REVEALED | The device behind Chandrayaan-3’s flawless landing.. Laser Doppler Velocimeter

| Updated: 24 August, 2023 12:37 am IST

ISRO HQ(BENGALURU): The deal that sealed India’s successful landing of the Chandrayaan 3, that also put it ahead of its predecessor which had  tragically crashed in 2019, has been credited to a new sensor module called Laser Doppler Velocimeter that can sense adverse or favourable conditions on the surface of the moon.

The device was designed by the team at ISRO Telemetry Tracking and Commanding Network, according to the director BN Ramakrishna who spoke exclusively with The New Indian after the mission’s completion. The New Indian team was invited by the ISRO to witness the landing of Chandrayaan 3.

“This (Laser Doppler Velocimeter) is a technologically challenging instrument that we were able to create during the time frame of Chandrayaan-3. We also conducted many  simulations under a variety of conditions, such as when an engine fails or two engines fail,” Ramakrishna told The New Indian.

Chandrayaan 3 with a laser doppler velocimeter that gauges the surface for adverse or favourable conditions for landing.

He added that they tested under these conditions extensively until they were confident about the mission faring well.
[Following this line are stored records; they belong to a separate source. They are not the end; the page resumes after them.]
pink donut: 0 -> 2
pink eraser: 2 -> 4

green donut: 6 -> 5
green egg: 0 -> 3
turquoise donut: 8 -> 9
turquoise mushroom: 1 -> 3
The ISTRAC director also said that the last 15 minutes of the landing phase were the most crucial to ascertain when the brakes were to be applied.

WATCH: How ISRO director announced the big moment to PM and rejoiced with colleagues

“This is the most difficult phase because we have to reduce the velocity using the engine. At 30 kilometres altitude above the moon surface, the lander was travelling at 1.6 km/second, which we had to reduce to zero metre/second. That is the kind of brake we have to apply on the lander, and after reducing the horizontal velocity, I also had to make sure that it does not land on craters or boulders,” remarked Ramakrishna.

The senior scientist said that the landing must happen on  plain, “good” land, and the sensors had to be optimised to sense the same.

The cameras on Vikram will be sending pictures to the command centre whereupon they will be used for future use.

Ramakrishna said, “The rover will set foot on the moon’s surface four hours from its landing.”